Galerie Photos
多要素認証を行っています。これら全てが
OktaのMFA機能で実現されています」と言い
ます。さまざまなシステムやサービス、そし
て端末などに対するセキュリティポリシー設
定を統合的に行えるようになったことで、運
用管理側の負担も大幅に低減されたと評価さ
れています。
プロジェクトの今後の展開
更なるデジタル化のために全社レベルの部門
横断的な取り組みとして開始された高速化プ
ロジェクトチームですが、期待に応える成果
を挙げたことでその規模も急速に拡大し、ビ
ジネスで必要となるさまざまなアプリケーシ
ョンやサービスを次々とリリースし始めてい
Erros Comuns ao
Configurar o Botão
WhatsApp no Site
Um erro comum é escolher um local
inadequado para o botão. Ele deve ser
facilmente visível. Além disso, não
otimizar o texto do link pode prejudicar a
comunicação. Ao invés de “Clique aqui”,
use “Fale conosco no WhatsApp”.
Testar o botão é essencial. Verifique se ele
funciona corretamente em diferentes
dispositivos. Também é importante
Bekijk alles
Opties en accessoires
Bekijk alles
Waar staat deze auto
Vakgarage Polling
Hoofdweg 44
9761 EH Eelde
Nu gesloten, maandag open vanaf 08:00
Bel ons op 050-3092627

...

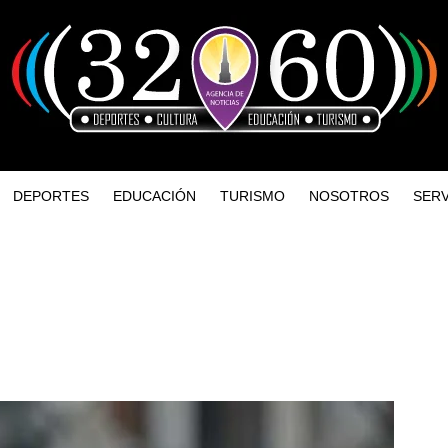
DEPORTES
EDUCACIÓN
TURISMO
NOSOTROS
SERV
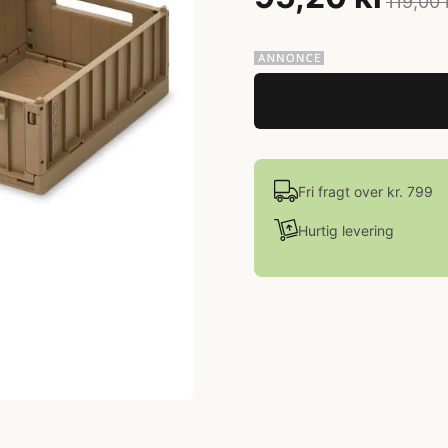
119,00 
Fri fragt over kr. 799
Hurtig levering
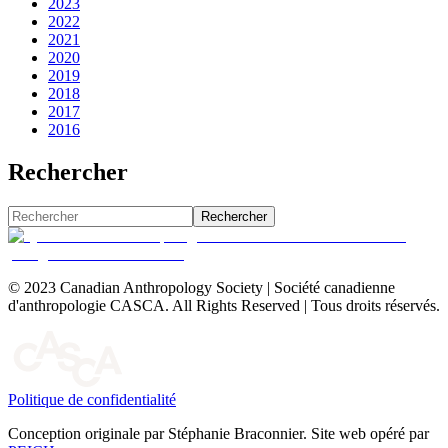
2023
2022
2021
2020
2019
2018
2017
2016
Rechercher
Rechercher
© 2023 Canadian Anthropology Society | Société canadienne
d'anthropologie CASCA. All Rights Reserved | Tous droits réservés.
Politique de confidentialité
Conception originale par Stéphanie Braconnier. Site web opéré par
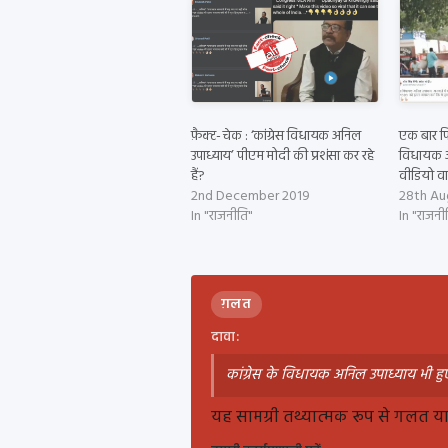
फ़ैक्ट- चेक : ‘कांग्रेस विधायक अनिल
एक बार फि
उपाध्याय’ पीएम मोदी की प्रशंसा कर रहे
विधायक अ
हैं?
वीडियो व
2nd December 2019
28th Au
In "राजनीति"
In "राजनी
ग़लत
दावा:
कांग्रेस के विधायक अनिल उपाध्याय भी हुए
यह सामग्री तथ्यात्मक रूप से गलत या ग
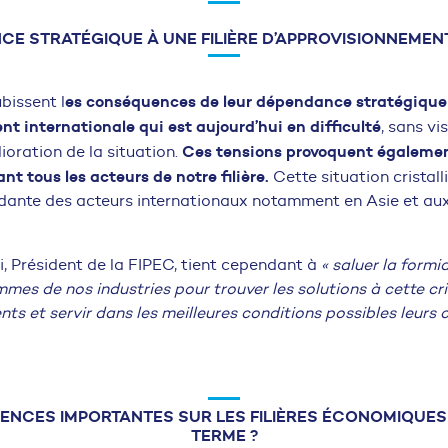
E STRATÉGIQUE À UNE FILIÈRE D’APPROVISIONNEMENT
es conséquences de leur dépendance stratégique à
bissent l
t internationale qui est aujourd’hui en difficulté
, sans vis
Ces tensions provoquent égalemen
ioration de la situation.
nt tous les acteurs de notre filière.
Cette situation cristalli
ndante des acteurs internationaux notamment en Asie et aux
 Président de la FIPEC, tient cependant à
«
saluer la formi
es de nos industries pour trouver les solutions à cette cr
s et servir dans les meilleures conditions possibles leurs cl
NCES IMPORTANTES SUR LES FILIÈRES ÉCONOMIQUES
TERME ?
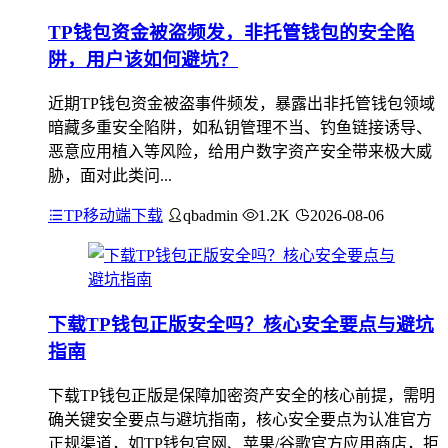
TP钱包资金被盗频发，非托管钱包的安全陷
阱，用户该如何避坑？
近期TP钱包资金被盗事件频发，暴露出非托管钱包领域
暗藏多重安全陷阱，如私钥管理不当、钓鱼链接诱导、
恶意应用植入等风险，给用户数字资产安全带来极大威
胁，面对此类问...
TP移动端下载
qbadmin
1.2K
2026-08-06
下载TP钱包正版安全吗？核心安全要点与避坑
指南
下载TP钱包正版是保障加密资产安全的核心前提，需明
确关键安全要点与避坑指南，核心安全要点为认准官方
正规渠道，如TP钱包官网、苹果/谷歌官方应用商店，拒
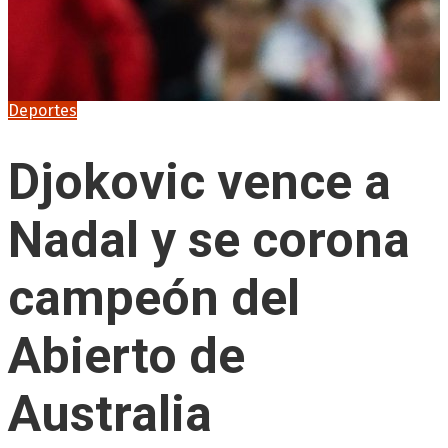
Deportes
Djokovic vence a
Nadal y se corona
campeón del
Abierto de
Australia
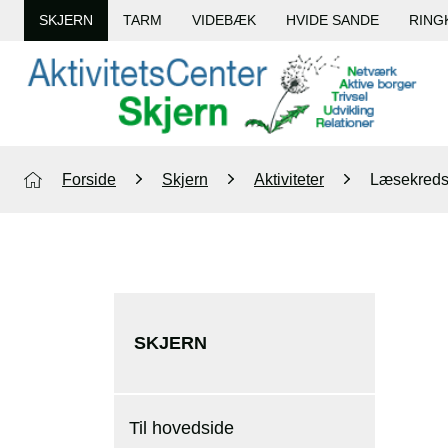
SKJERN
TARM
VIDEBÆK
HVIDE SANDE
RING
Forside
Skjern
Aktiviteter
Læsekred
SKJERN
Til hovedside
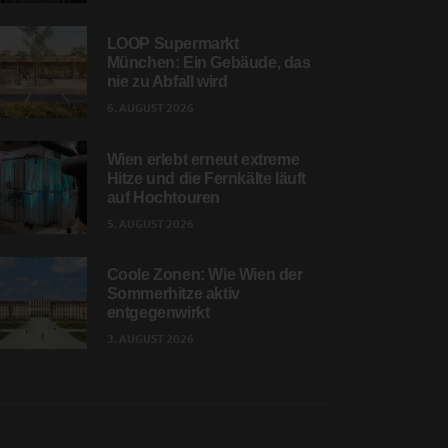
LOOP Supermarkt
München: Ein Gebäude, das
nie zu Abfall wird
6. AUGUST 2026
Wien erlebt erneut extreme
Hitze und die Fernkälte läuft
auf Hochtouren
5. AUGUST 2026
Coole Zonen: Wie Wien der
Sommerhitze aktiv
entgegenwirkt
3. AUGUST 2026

Task instructions: Out of the listing above, reproduce exactly the lines from the one with "更なるデジタル化のために全社レベルの部門" up to and including the one with "Hoofdweg 44".

Result of this exercise:
更なるデジタル化のために全社レベルの部門
横断的な取り組みとして開始された高速化プ
ロジェクトチームですが、期待に応える成果
を挙げたことでその規模も急速に拡大し、ビ
ジネスで必要となるさまざまなアプリケーシ
ョンやサービスを次々とリリースし始めてい
Erros Comuns ao
Configurar o Botão
WhatsApp no Site
Um erro comum é escolher um local
inadequado para o botão. Ele deve ser
facilmente visível. Além disso, não
otimizar o texto do link pode prejudicar a
comunicação. Ao invés de “Clique aqui”,
use “Fale conosco no WhatsApp”.
Testar o botão é essencial. Verifique se ele
funciona corretamente em diferentes
dispositivos. Também é importante
Bekijk alles
Opties en accessoires
Bekijk alles
Waar staat deze auto
Vakgarage Polling
Hoofdweg 44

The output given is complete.